11. Create an atmosphere for both goofiness and brilliance. Every conference room was decked out with personal touches. It gets you in the mood for creative discussions. Here Rackspace employees are meeting with Zappos employees and learning more about Zappos. Notice all the weird touches on the table, the walls. It’s hard to take yourself too seriously there.

12. Root out hubris and kill it. This is mostly a note to myself, but I know lots of San Francisco companies who this could apply to just as well, too.

13. Follow your employee’s and customers’ passion. How did Zappos get into clothing? Their customers and employees were passionate about it.

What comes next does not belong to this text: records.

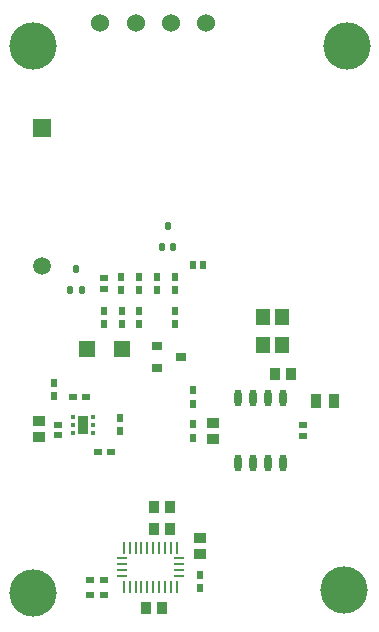
<source format=gbr>
%TF.GenerationSoftware,Altium Limited,Altium Designer,19.0.10 (269)*%
G04 Layer_Color=255*
%FSLAX26Y26*%
%MOIN*%
%TF.FileFunction,Pads,Bot*%
%TF.Part,Single*%
G01*
G75*
%TA.AperFunction,SMDPad,CuDef*%
%ADD15R,0.039370X0.035433*%
%ADD19R,0.035433X0.031496*%
%TA.AperFunction,ComponentPad*%
%ADD26C,0.060000*%
%ADD27R,0.059055X0.059055*%
%ADD28C,0.059055*%
%TA.AperFunction,ViaPad*%
%ADD29C,0.157480*%
%TA.AperFunction,SMDPad,CuDef*%
%ADD33R,0.009842X0.038386*%
%ADD34R,0.034449X0.009842*%
%ADD35R,0.023622X0.029528*%
%ADD36R,0.029528X0.023622*%
%ADD37R,0.025197X0.023622*%
%ADD38R,0.037795X0.062992*%
%TA.AperFunction,BGAPad,CuDef*%
%ADD39R,0.015748X0.015748*%
%TA.AperFunction,SMDPad,CuDef*%
%ADD40R,0.037402X0.049213*%
%ADD41R,0.051181X0.055118*%
%ADD42R,0.023622X0.025197*%
G04:AMPARAMS|DCode=43|XSize=19.685mil|YSize=29.528mil|CornerRadius=4.921mil|HoleSize=0mil|Usage=FLASHONLY|Rotation=0.000|XOffset=0mil|YOffset=0mil|HoleType=Round|Shape=RoundedRectangle|*
%AMROUNDEDRECTD43*
21,1,0.019685,0.019685,0,0,0.0*
21,1,0.009843,0.029528,0,0,0.0*
1,1,0.009842,0.004921,-0.009843*
1,1,0.009842,-0.004921,-0.009843*
1,1,0.009842,-0.004921,0.009843*
1,1,0.009842,0.004921,0.009843*
%
%ADD43ROUNDEDRECTD43*%
%ADD44R,0.035433X0.039370*%
%ADD45O,0.023622X0.057087*%
%ADD46R,0.053150X0.057087*%
D15*
X133858Y643547D02*
D03*
Y696696D02*
D03*
X715000Y638622D02*
D03*
Y691772D02*
D03*
X673228Y307254D02*
D03*
Y254105D02*
D03*
D19*
X528937Y873583D02*
D03*
Y948386D02*
D03*
X607677Y910984D02*
D03*
D26*
X693367Y2022961D02*
D03*
X575257D02*
D03*
X457147D02*
D03*
X339037D02*
D03*
D27*
X145581Y1674213D02*
D03*
D28*
Y1215551D02*
D03*
D29*
X1161417Y1948819D02*
D03*
X114173D02*
D03*
X1153543Y136134D02*
D03*
X114173Y123478D02*
D03*
D33*
X417777Y145276D02*
D03*
X437462D02*
D03*
X457147D02*
D03*
X476832D02*
D03*
X496517D02*
D03*
X516202D02*
D03*
X535887D02*
D03*
X555572D02*
D03*
X575257D02*
D03*
X594942D02*
D03*
X417777Y275906D02*
D03*
X437462D02*
D03*
X457147D02*
D03*
X476832D02*
D03*
X496517D02*
D03*
X516202D02*
D03*
X535887D02*
D03*
X555572D02*
D03*
X575257D02*
D03*
X594942D02*
D03*
D34*
X411871Y181102D02*
D03*
X600848D02*
D03*
X411871Y200787D02*
D03*
X600848D02*
D03*
X411871Y220472D02*
D03*
X600848D02*
D03*
X411871Y240157D02*
D03*
X600848D02*
D03*
D35*
X186706Y779528D02*
D03*
Y824803D02*
D03*
X405512Y709255D02*
D03*
Y663980D02*
D03*
X650000Y755669D02*
D03*
Y800945D02*
D03*
Y641496D02*
D03*
Y686772D02*
D03*
X468937Y1133110D02*
D03*
Y1178386D02*
D03*
X408937Y1133110D02*
D03*
Y1178386D02*
D03*
X352608Y1020748D02*
D03*
Y1066024D02*
D03*
X411683Y1020748D02*
D03*
Y1066024D02*
D03*
X468937Y1020748D02*
D03*
Y1066024D02*
D03*
X588937Y1133110D02*
D03*
Y1178386D02*
D03*
Y1020748D02*
D03*
Y1066024D02*
D03*
X670600Y185039D02*
D03*
Y139764D02*
D03*
X528937Y1178386D02*
D03*
Y1133110D02*
D03*
D36*
X247897Y778304D02*
D03*
X293173D02*
D03*
X330711Y594488D02*
D03*
X375986D02*
D03*
X305689Y118110D02*
D03*
X350964D02*
D03*
X305689Y169291D02*
D03*
X350964D02*
D03*
D37*
X197018Y684252D02*
D03*
Y649606D02*
D03*
X352608Y1173032D02*
D03*
Y1138386D02*
D03*
X1015729Y684095D02*
D03*
Y649449D02*
D03*
D38*
X282028Y685039D02*
D03*
D39*
X247382Y659449D02*
D03*
Y685039D02*
D03*
Y710630D02*
D03*
X316673Y659449D02*
D03*
Y685039D02*
D03*
Y710630D02*
D03*
D40*
X1056975Y763779D02*
D03*
X1117999D02*
D03*
D41*
X944882Y1043307D02*
D03*
X881890D02*
D03*
X944882Y952756D02*
D03*
X881890D02*
D03*
D42*
X648937Y1218386D02*
D03*
X683583D02*
D03*
D43*
X563937Y1347441D02*
D03*
X544252Y1279331D02*
D03*
X583622D02*
D03*
X258937Y1203386D02*
D03*
X239252Y1135276D02*
D03*
X278622D02*
D03*
D44*
X976378Y854331D02*
D03*
X923228D02*
D03*
X519685Y409616D02*
D03*
X572835D02*
D03*
X519685Y336782D02*
D03*
X572835D02*
D03*
X491169Y74803D02*
D03*
X544319D02*
D03*
D45*
X798829Y774055D02*
D03*
X848829D02*
D03*
X898829D02*
D03*
X948829D02*
D03*
X798829Y559488D02*
D03*
X848829D02*
D03*
X898829D02*
D03*
X948829D02*
D03*
D46*
X295541Y936919D02*
D03*
X411683D02*
D03*
%TF.MD5,46a0c81592efa147f6c3b0d5fdaefd3d*%
M02*

</source>
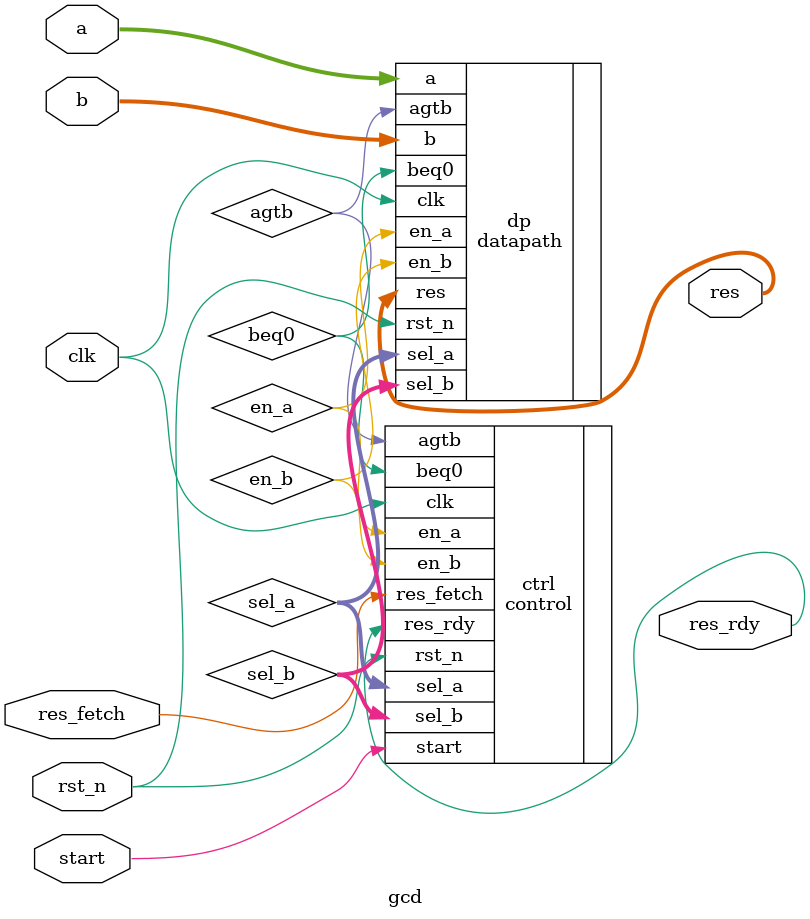
<source format=v>
module gcd(
    input           clk,
    input           rst_n,
    input [7:0]     a,
    input [7:0]     b,
    input           start,      // start calculation
    input           res_fetch,  // result fetched
    output          res_rdy,    // result ready
    output [7:0]    res         // result
);

wire [1:0] sel_a;
wire [1:0] sel_b;
wire       beq0;
wire       agtb;
wire       en_a;
wire       en_b;

datapath dp (
     .clk     (clk)
    ,.rst_n   (rst_n)
    ,.a       (a)
    ,.b       (b)
    ,.sel_a   (sel_a)
    ,.sel_b   (sel_b)
    ,.en_a    (en_a)
    ,.en_b    (en_b)
    ,.beq0    (beq0)
    ,.agtb    (agtb)
    ,.res     (res)
);

control ctrl (
     .clk       (clk)
    ,.rst_n     (rst_n)
    ,.agtb      (agtb)
    ,.beq0      (beq0)
    ,.start     (start)
    ,.res_fetch (res_fetch)
    ,.res_rdy   (res_rdy)
    ,.sel_a     (sel_a)
    ,.sel_b     (sel_b)
    ,.en_a      (en_a)
    ,.en_b      (en_b)
);

endmodule 
</source>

14. Don’t be religious about what’s working. Having 400 employees on Twitter is clearly working for Zappos but Tony, at one point, told his employees to talk to me about friendfeed. They are always looking for the next idea. By the way, here’s everyone who is saying something about Zappos on friendfeed. I love this quote from Forrester’s CEO, George Colony (Tony is speaking at the Forrester Conference today): “When asked why he was on Twitter, Tony Hsieh, Zappos CEO said: “People relate to people, not companies.”

15. Be religious about taking care of customers. Tony loves telling the story about when they got pizza ordered for them by Zappos help desk (they didn’t know who was calling). Every employee is empowered to take care of customers and get their problems solved.

16. Reward greatness. Every employee can give a $50 bonus to any other employee. Does it get misused? Not often and when it does it’s easy to solve.

17. Remember most policies are to take care of edge cases. They resist writing new policies at Zappos. When they do write a policy, they make sure it really is needed across the company. Usually policies get killed.